**RECORDS PROVIDED**:
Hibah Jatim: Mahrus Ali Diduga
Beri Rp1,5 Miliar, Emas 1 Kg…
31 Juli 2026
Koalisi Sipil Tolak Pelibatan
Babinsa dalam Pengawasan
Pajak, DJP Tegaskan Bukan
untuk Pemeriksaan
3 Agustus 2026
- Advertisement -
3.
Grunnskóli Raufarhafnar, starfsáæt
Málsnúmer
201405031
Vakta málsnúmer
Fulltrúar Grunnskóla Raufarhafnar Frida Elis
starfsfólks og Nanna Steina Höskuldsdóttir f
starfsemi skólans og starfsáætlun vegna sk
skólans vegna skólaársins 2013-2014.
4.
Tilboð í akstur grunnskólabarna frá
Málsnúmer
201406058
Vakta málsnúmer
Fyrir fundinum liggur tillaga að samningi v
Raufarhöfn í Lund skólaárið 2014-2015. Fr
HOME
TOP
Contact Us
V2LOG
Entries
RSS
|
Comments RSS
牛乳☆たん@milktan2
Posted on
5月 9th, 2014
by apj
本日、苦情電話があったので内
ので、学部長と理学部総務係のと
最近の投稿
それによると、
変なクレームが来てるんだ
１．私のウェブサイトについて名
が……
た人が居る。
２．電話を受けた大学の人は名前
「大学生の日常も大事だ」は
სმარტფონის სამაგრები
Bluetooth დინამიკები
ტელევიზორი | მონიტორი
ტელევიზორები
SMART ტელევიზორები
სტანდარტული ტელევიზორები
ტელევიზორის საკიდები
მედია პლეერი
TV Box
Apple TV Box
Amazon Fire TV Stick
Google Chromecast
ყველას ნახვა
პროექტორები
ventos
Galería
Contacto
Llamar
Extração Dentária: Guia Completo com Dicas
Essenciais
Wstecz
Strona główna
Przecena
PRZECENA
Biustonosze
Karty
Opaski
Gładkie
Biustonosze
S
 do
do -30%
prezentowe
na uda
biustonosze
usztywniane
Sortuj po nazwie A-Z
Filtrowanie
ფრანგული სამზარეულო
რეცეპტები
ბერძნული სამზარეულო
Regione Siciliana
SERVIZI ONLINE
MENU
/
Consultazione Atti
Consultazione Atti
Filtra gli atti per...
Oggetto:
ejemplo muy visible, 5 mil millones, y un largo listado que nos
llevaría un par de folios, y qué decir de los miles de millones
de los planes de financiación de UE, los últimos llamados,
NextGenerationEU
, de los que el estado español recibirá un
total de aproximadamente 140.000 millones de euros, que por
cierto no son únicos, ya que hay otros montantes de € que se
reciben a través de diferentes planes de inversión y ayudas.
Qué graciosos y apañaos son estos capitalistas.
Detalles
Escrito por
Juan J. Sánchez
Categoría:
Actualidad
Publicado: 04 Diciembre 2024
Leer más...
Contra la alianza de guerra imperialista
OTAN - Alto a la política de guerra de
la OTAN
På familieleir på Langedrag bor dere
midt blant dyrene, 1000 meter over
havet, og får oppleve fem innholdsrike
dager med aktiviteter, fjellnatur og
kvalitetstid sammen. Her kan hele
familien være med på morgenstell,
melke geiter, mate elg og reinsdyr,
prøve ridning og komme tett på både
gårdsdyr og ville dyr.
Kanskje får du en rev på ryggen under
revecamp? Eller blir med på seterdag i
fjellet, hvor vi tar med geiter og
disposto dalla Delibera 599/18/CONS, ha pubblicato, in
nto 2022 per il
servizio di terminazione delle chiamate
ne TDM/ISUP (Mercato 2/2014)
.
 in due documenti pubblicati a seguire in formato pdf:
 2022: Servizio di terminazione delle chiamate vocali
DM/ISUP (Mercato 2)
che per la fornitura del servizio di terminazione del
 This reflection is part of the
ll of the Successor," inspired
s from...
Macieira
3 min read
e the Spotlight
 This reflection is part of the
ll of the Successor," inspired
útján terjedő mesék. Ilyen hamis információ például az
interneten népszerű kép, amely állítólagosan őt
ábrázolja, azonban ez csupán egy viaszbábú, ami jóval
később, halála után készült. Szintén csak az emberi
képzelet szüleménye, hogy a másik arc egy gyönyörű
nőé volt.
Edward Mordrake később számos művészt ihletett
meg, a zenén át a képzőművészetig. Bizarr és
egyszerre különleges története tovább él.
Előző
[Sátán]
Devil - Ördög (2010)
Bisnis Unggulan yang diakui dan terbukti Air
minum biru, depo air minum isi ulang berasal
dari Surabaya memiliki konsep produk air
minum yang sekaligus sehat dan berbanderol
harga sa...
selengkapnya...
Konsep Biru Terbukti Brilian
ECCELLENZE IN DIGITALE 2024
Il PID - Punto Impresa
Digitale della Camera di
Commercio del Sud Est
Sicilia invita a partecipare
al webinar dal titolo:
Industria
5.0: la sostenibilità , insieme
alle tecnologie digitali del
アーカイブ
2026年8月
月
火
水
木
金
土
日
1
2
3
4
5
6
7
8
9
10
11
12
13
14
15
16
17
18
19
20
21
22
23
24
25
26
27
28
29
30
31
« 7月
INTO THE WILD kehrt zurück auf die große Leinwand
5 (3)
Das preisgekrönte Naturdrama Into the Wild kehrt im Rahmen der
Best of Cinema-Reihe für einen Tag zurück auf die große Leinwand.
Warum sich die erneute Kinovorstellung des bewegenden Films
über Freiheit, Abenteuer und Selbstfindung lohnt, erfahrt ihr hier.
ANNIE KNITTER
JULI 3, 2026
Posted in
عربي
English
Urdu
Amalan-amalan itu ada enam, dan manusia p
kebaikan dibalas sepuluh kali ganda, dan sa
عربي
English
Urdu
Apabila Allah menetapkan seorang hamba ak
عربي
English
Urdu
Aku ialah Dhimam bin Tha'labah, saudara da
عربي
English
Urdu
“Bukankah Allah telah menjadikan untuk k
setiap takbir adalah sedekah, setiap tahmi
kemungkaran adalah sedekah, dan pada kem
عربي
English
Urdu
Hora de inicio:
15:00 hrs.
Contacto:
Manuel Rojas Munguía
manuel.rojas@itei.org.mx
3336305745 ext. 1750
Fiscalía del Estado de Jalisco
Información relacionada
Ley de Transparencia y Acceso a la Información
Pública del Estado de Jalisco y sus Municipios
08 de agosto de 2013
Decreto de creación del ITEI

**TASK GOAL**:
Copy every line of the data where "minum" is found.

**YOUR SOLUTION**:
minum biru, depo air minum isi ulang berasal
minum yang sekaligus sehat dan berbanderol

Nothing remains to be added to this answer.